Milo invites Sophie to his house, where they watch Nosferatu. Sophie claims Twilight is a better film and suggests Milo watches it, later gifting him a copy of the first Twilight novel. Sophie tracks down Milo's mother's grave and she and Milo visit it.

Later, when a wealthy young white couple ask Milo if he can help them acquire "C" or "molly", Milo leads the boyfriend to the basement of a nearby building. This location is revealed to be the meeting place of a neighborhood gang that frequently torments Milo. Offended at the boyfriend's expectation of drugs, the gang kills him as Milo watches through the window. The police pick up Milo and inquire about a recent crime, telling Milo that if he does not tell the police what he knows about the crime, they will tell the neighborhood gang that he is a snitch. The police then escort Milo back home. The gang, having seen this, grow distrustful of Milo.

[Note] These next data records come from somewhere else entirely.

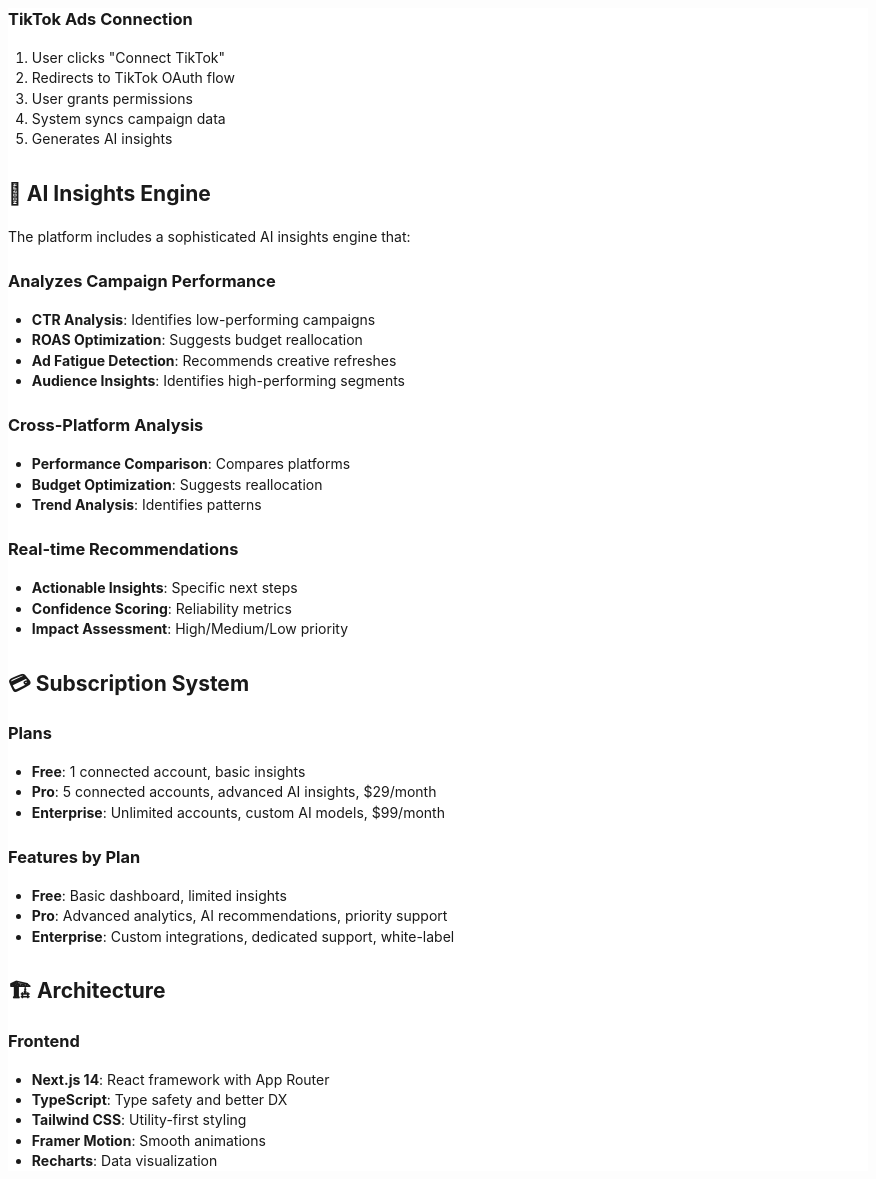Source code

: ### TikTok Ads Connection
1. User clicks "Connect TikTok"
2. Redirects to TikTok OAuth flow
3. User grants permissions
4. System syncs campaign data
5. Generates AI insights

## 🤖 AI Insights Engine

The platform includes a sophisticated AI insights engine that:

### Analyzes Campaign Performance
- **CTR Analysis**: Identifies low-performing campaigns
- **ROAS Optimization**: Suggests budget reallocation
- **Ad Fatigue Detection**: Recommends creative refreshes
- **Audience Insights**: Identifies high-performing segments

### Cross-Platform Analysis
- **Performance Comparison**: Compares platforms
- **Budget Optimization**: Suggests reallocation
- **Trend Analysis**: Identifies patterns

### Real-time Recommendations
- **Actionable Insights**: Specific next steps
- **Confidence Scoring**: Reliability metrics
- **Impact Assessment**: High/Medium/Low priority

## 💳 Subscription System

### Plans
- **Free**: 1 connected account, basic insights
- **Pro**: 5 connected accounts, advanced AI insights, $29/month
- **Enterprise**: Unlimited accounts, custom AI models, $99/month

### Features by Plan
- **Free**: Basic dashboard, limited insights
- **Pro**: Advanced analytics, AI recommendations, priority support
- **Enterprise**: Custom integrations, dedicated support, white-label

## 🏗️ Architecture

### Frontend
- **Next.js 14**: React framework with App Router
- **TypeScript**: Type safety and better DX
- **Tailwind CSS**: Utility-first styling
- **Framer Motion**: Smooth animations
- **Recharts**: Data visualization
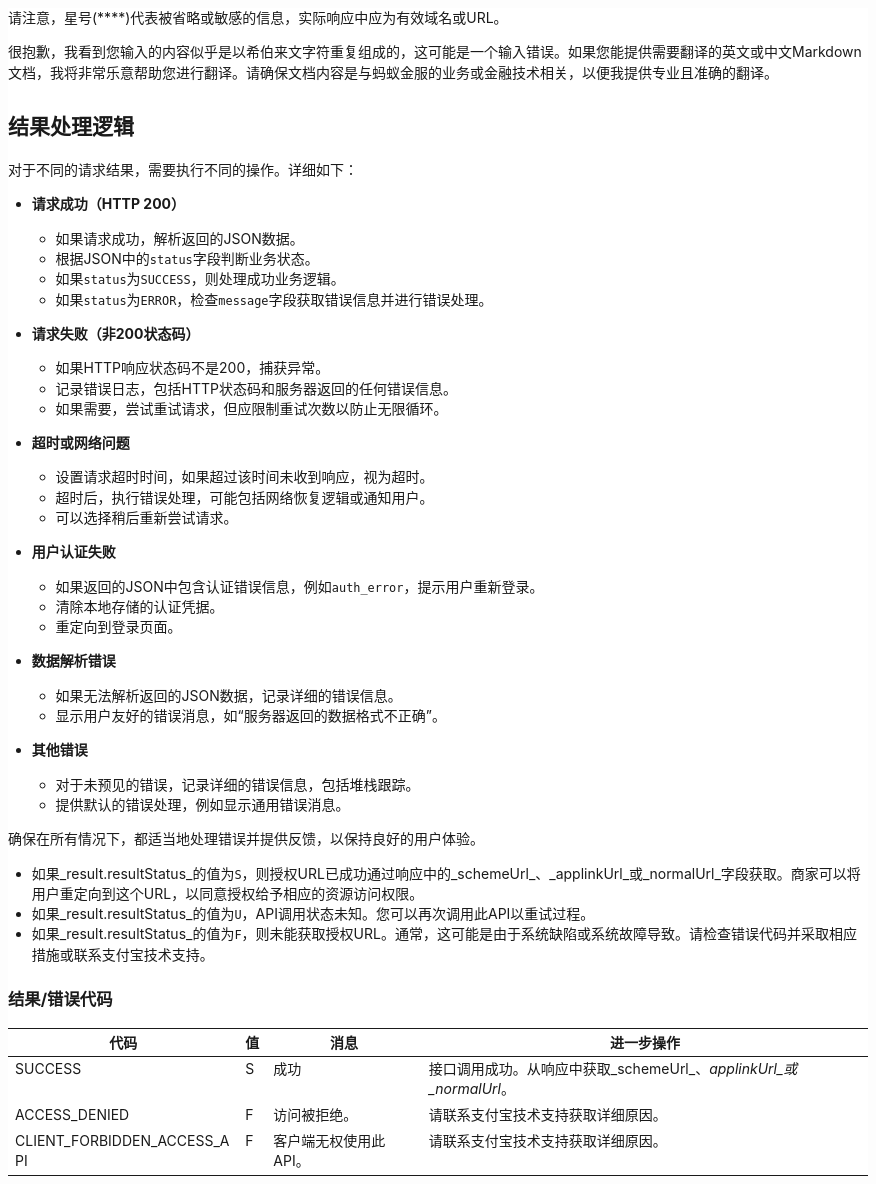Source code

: 请注意，星号(\*\*\*\*)代表被省略或敏感的信息，实际响应中应为有效域名或URL。

很抱歉，我看到您输入的内容似乎是以希伯来文字符重复组成的，这可能是一个输入错误。如果您能提供需要翻译的英文或中文Markdown文档，我将非常乐意帮助您进行翻译。请确保文档内容是与蚂蚁金服的业务或金融技术相关，以便我提供专业且准确的翻译。

结果处理逻辑
--------------------

对于不同的请求结果，需要执行不同的操作。详细如下：


* **请求成功（HTTP 200）**

    * 如果请求成功，解析返回的JSON数据。
    * 根据JSON中的`status`字段判断业务状态。
    * 如果`status`为`SUCCESS`，则处理成功业务逻辑。
    * 如果`status`为`ERROR`，检查`message`字段获取错误信息并进行错误处理。

* **请求失败（非200状态码）**

    * 如果HTTP响应状态码不是200，捕获异常。
    * 记录错误日志，包括HTTP状态码和服务器返回的任何错误信息。
    * 如果需要，尝试重试请求，但应限制重试次数以防止无限循环。

* **超时或网络问题**

    * 设置请求超时时间，如果超过该时间未收到响应，视为超时。
    * 超时后，执行错误处理，可能包括网络恢复逻辑或通知用户。
    * 可以选择稍后重新尝试请求。

* **用户认证失败**

    * 如果返回的JSON中包含认证错误信息，例如`auth_error`，提示用户重新登录。
    * 清除本地存储的认证凭据。
    * 重定向到登录页面。

* **数据解析错误**

    * 如果无法解析返回的JSON数据，记录详细的错误信息。
    * 显示用户友好的错误消息，如“服务器返回的数据格式不正确”。

* **其他错误**

    * 对于未预见的错误，记录详细的错误信息，包括堆栈跟踪。
    * 提供默认的错误处理，例如显示通用错误消息。

确保在所有情况下，都适当地处理错误并提供反馈，以保持良好的用户体验。

* 如果_result.resultStatus_的值为`S`，则授权URL已成功通过响应中的_schemeUrl_、_applinkUrl_或_normalUrl_字段获取。商家可以将用户重定向到这个URL，以同意授权给予相应的资源访问权限。
* 如果_result.resultStatus_的值为`U`，API调用状态未知。您可以再次调用此API以重试过程。
* 如果_result.resultStatus_的值为`F`，则未能获取授权URL。通常，这可能是由于系统缺陷或系统故障导致。请检查错误代码并采取相应措施或联系支付宝技术支持。

### 结果/错误代码

| 代码 | 值 | 消息 | 进一步操作 |
| --- | --- | --- | --- |
| SUCCESS | S | 成功 | 接口调用成功。从响应中获取_schemeUrl_、_applinkUrl_或_normalUrl_。 |
| ACCESS\_DENIED | F | 访问被拒绝。 | 请联系支付宝技术支持获取详细原因。 |
| CLIENT\_FORBIDDEN\_ACCESS\_API | F | 客户端无权使用此API。 | 请联系支付宝技术支持获取详细原因。 |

Sophie and Milo consummate their relationship and live together blissfully in Milo's apartment for a few days until Sophie stumbles across Milo's hunting journal. Shaken, she leaves. In the mean time, Milo stalks a man to his home, exsanguinating him and his young daughter before stealing some fine china. On the way home, Milo weeps and contemplates jumping off of a tall building.

The next day, Milo gives Andre, the leader of the gang, his collection of goods stolen from his victims, ostensibly to regain his trust. However, Milo then covertly visits a police station and frames the gang for his murders. In therapy, he expresses a newly positive outlook, and, after buying her flowers, takes Sophie on a date at Coney Island. At night, sitting beneath the docks at the beach, he imagines killing her and sucking the blood out of her neck. Upon departure, he gives her a lump sum of cash so that she move in with her cousin in Alabama. She asks him to come with her, but he refuses and flees. At home, he watches a police shootout during which the entire gang is arrested.

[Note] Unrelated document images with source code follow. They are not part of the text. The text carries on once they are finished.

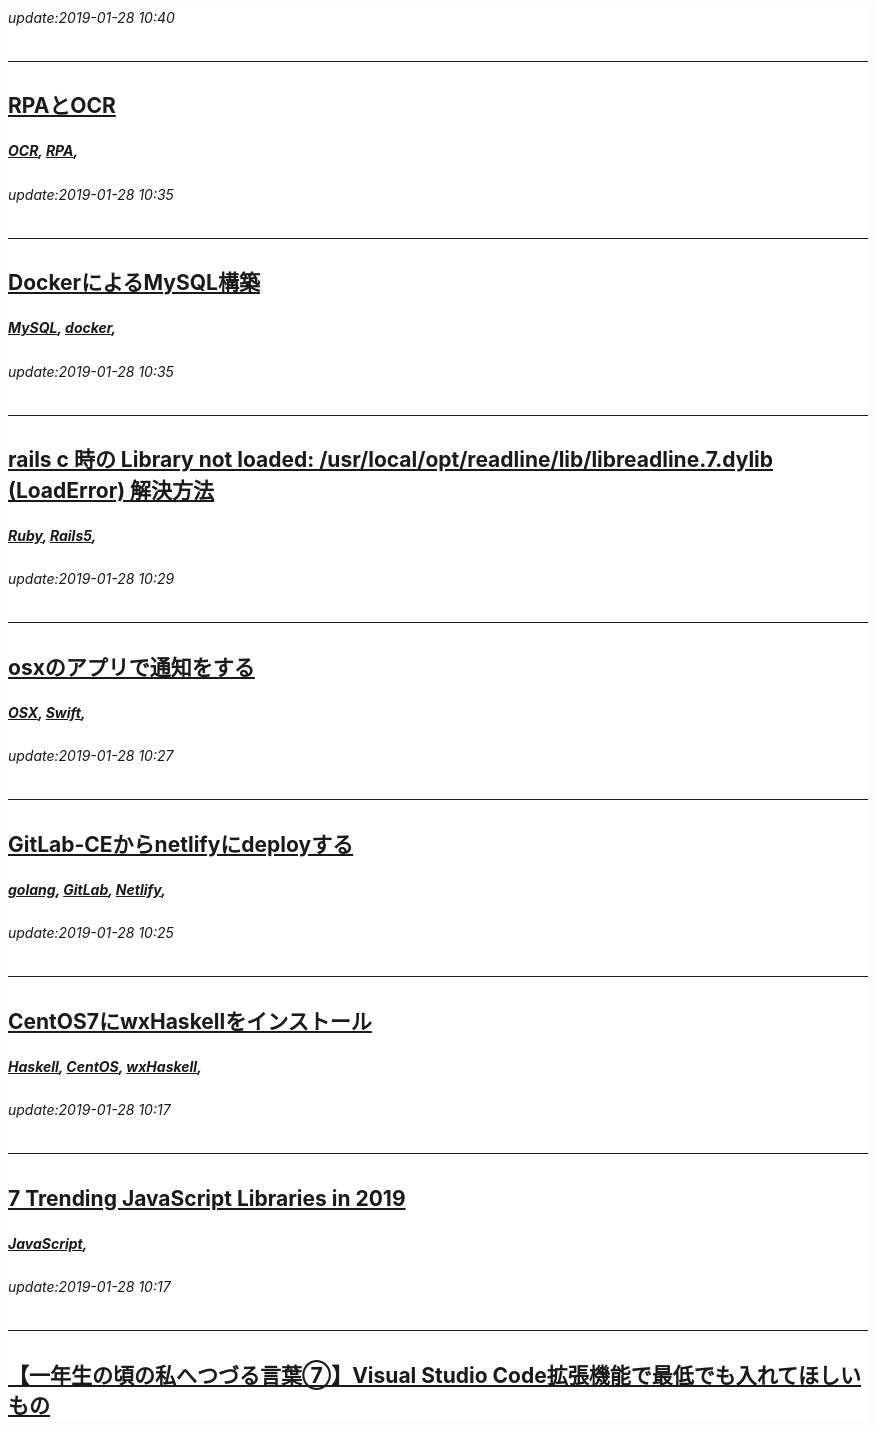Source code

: ###### update:2019-01-28 10:40
---
## [RPAとOCR](https://qiita.com/kaizen_nagoya/items/596880d4d7c4d0d28662)
##### [OCR](https://qiita.com/tags/OCR), [RPA](https://qiita.com/tags/RPA), 
###### update:2019-01-28 10:35
---
## [DockerによるMySQL構築](https://qiita.com/ffggss/items/94fcff5be2b3b064e676)
##### [MySQL](https://qiita.com/tags/MySQL), [docker](https://qiita.com/tags/docker), 
###### update:2019-01-28 10:35
---
## [rails c 時の Library not loaded: /usr/local/opt/readline/lib/libreadline.7.dylib (LoadError) 解決方法](https://qiita.com/alohaoe/items/9b20a6b549c80991ef21)
##### [Ruby](https://qiita.com/tags/Ruby), [Rails5](https://qiita.com/tags/Rails5), 
###### update:2019-01-28 10:29
---
## [osxのアプリで通知をする](https://qiita.com/emono/items/6fbfde5f99891258b67e)
##### [OSX](https://qiita.com/tags/OSX), [Swift](https://qiita.com/tags/Swift), 
###### update:2019-01-28 10:27
---
## [GitLab-CEからnetlifyにdeployする](https://qiita.com/tomoyamachi/items/cbbfd2c47d4463673494)
##### [golang](https://qiita.com/tags/golang), [GitLab](https://qiita.com/tags/GitLab), [Netlify](https://qiita.com/tags/Netlify), 
###### update:2019-01-28 10:25
---
## [CentOS7にwxHaskellをインストール](https://qiita.com/ringo-apo/items/60fa01976f8cba2a1fc6)
##### [Haskell](https://qiita.com/tags/Haskell), [CentOS](https://qiita.com/tags/CentOS), [wxHaskell](https://qiita.com/tags/wxHaskell), 
###### update:2019-01-28 10:17
---
## [7 Trending JavaScript Libraries in 2019](https://qiita.com/yusuke_ten/items/42f5120e12701cb5bf5d)
##### [JavaScript](https://qiita.com/tags/JavaScript), 
###### update:2019-01-28 10:17
---
## [【一年生の頃の私へつづる言葉⑦】Visual Studio Code拡張機能で最低でも入れてほしいもの](https://qiita.com/t_o_d/items/009d6437eb1cc10e8e1c)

At home, the usually taciturn Lewis comforts an anxious Milo, and reminisces about their mother, marking the first time Lewis has spoken about her since her death. The next morning, Lewis asks Milo if Milo then goes for a walk, where he is quickly gunned down by friends of the gang members he had arrested. Unaware that he has died, Sophie unsuccessfully tries to contact Milo before boarding the bus to Alabama alone.

As Milo is bagged and autopsied, Sophie reads a letter from Milo that he had left in her bag. In it, he reveals that he read Twilight, but "thought it sucked", and states that he has given the topic of vampire suicide more thought. While he maintains that vampires cannot kill themselves in the conventional sense, he elaborates, contextualizing his most recent actions to the viewer. He explains that he believes that a vampire could kill itself indirectly by orchestrating something that it knew would result in death, especially if motivated by a desire, but inability, to not hurt others. The film ends with Milo's freshly buried casket.

== Cast ==
- Eric Ruffin as Milo
- Chloe Levine as Sophie
- Aaron Moten as Lewis
- Carter Redwood as Andre
- Danny Flaherty as Mike
- Larry Fessenden as Drunk Man
- Lloyd Kaufman as Hobo
- James Lorinz as Detective
- Victor Pagan as Deli Regular
- Anna Friedman as Stacey

==Reception==
On review aggregator Rotten Tomatoes, the film holds an approval rating of 85%, based on 55 reviews with an average rating of 6.6/10. The website's critical consensus reads, "The Transfiguration tells a quieter, more deliberately paced tale than genre fans might expect, but for those with the patience to let it sink in, it offers its own rewards." On Metacritic, the film has a weighted average rating of 65 out of 100, based on 16 reviews, indicating "generally favorable reviews".